Avec Noir Désir, Bertrand Cantat a sillonné le pays tout au long de l’année. Une belle tournée sans fin qui fut l’occasion de prises de position, entre autres à Toulon ou à Bordeaux lors d’un concert-forum citoyen, mais aussi de nombreuses rencontres avec ceux qui animent une vie démocratique par ailleurs apathique.
En raison de cette connaissance en profondeur du terreau alternatif et associatif, mais aussi de son intérêt pour les luttes locales et les bagarres globales, nous avons proposé à Bertrand Cantat de travailler avec nous à ce numéro de fin d’année. Une année marquée par le regain d’intérêt de nombreux artistes pour la chose publique et la recherche de nouvelles formes d’implication, radicales mais plus humbles. Avec une interrogation permanente : comment faire cohabiter création artistique et engagement politique, bonheur privé et action publique. Peut-être moins importants que ceux entre médias et pouvoir (1), mais pour autant pas déniés d’intérêt, les rapports entre « journalistes » et « artistes » surtout s’agissant du rock sortent rarement des sentiers battus. C’est en l’occurrence ce que nous essayons de faire dans ce numéro. Les Inrocks m’ont proposé de participer à leur rédaction, ce qui a abouti simplement à la discussion des sujets que j’aurais envie d’aborder, sachant qu’il s’agit d’un numéro rétrospective concernant l’année 97, qui avait la particularité d’être marquée par un renouveau de, disons, l’engagement des artistes dans la vie publique.
C’est autour de cet axe que nous avons donc choisi de tourner. Les sujets ont évolué au fur et à mesure des discussions, des prises de contact, des disponibilités… En tout cas, j’ai décidé de participer, de collaborer, diront certains… On pourra dire d’ailleurs que je me fais de la pub, que Les Inrocks se servent de moi pour vendre leur canard, on peut sournoisement faire des remarques lumineuses du type « chacun chez soi et les vaches seront bien gardées », on peut surtout se demander si ce type de rapprochement ne peut pas virer au copinage et altérer les éventuelles critiques futures qui toucheraient au groupe ou à moi-même et pourquoi pas à la cohorte de nos potes et à la famille de leurs connaissances sur sept générations. Ça m’étonnerait, ce serait mesquin. Tomber dans l’extrême inverse pour se dédouaner serait tout aussi ridicule. De toute façon, je n’ai aucune envie de rester sur ce genre de fixations paranoïaques, on partira donc du principe qu’on vaut un peu mieux que ça.
Non, ce qui, modestement, peut avoir de la valeur dans cette histoire, c’est de bosser ensemble dans une situation et un contexte différents et surtout, au-delà, de redonner la parole à d’autres, de la faire circuler. C’est une occasion pour se rencontrer, débattre, faire le point. Cela reste éminemment subjectif, il aurait pu y avoir beaucoup d’autres personnes, groupes ou associations qui méritaient d’être interpellés, mais ceux et celles qui sont dans ce numéro se sont, disons, trouvés sur notre passage et nous ont paru fondamentaux, ici et maintenant.
_ _ _ _ _
**Consignes de l'exercice:**
- a) Recopiez l'extrait sur Bertrand Cantat à l'identique. Commencez aux mots "Non, ce qui, modestement, peut" et arrêtez-vous après "ici et maintenant.".
- b) Dans l'extrait sur Bertrand Cantat, avec quel groupe a-t-il sillonné le pays tout au long de l'année ?
- c) Poursuivez l'extrait sur Bertrand Cantat à partir de sa dernière phrase.
_ _ _ _ _
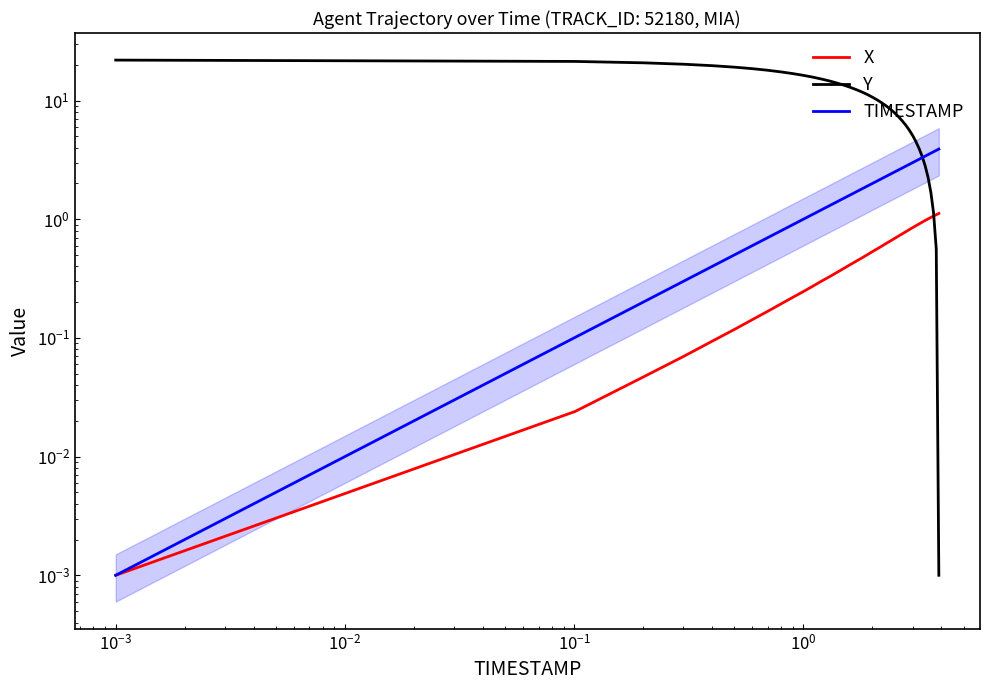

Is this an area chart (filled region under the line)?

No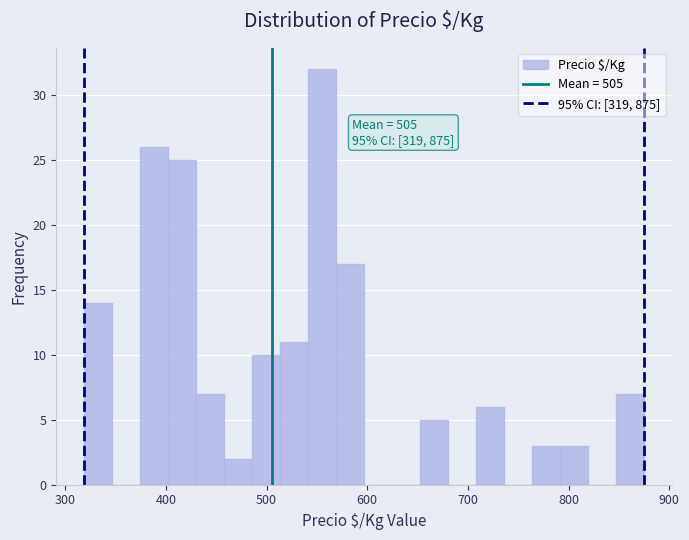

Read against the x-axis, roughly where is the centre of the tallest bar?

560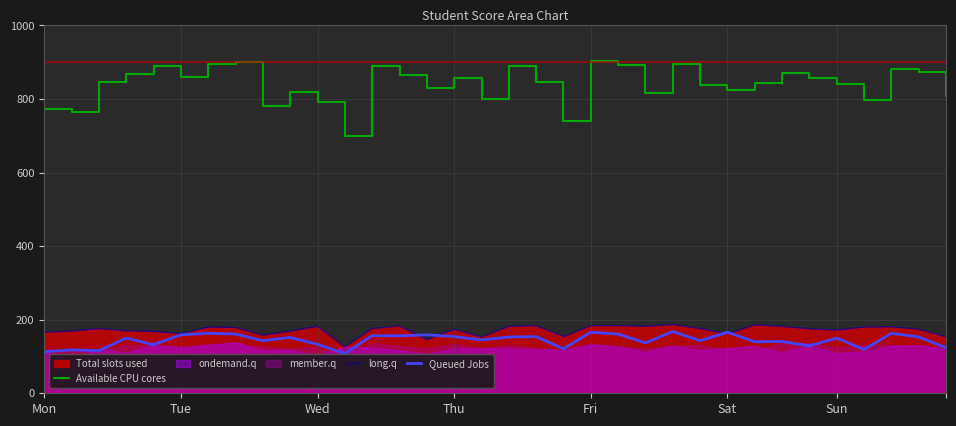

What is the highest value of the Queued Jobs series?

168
_ _ _ _ _
**Réponses par item:**
- a)
Non, ce qui, modestement, peut avoir de la valeur dans cette histoire, c’est de bosser ensemble dans une situation et un contexte différents et surtout, au-delà, de redonner la parole à d’autres, de la faire circuler. C’est une occasion pour se rencontrer, débattre, faire le point. Cela reste éminemment subjectif, il aurait pu y avoir beaucoup d’autres personnes, groupes ou associations qui méritaient d’être interpellés, mais ceux et celles qui sont dans ce numéro se sont, disons, trouvés sur notre passage et nous ont paru fondamentaux, ici et maintenant.

- b) Avec Noir Désir.

- c)
On aurait pu à cette occasion laisser plus de place à la légèreté, au ludique, à l’artistique pur, à l’esthétique, à l’humour, à l’amour ; mais pour l’heure, c’est une sorte de droit à l’essentiel qui ne prétend pas à l’exhaustivité et ne se prend pas trop au sérieux. En bref, le dénominateur commun c’est l’engagement bien sûr, c’est la lutte sans doute, et c’est la certitude que si cette notion de lutte est toujours centrale, elle revêt des formes multiples et jusqu’à preuve du contraire, les voir s’articuler ne manque jamais d’intérêt. Tous ceux qui participent à ces interviews, rencontres ou tables rondes semblent préférer la station « debout » à celle de « couché pas bougé », même s’il y a un temps pour tout. Allez, lâchons les grands mots, citoyenneté, résistance même. Sûrement, et pourquoi pas puissances de vie, pulsions de vie, touche au coeur et pas seulement à la tête ?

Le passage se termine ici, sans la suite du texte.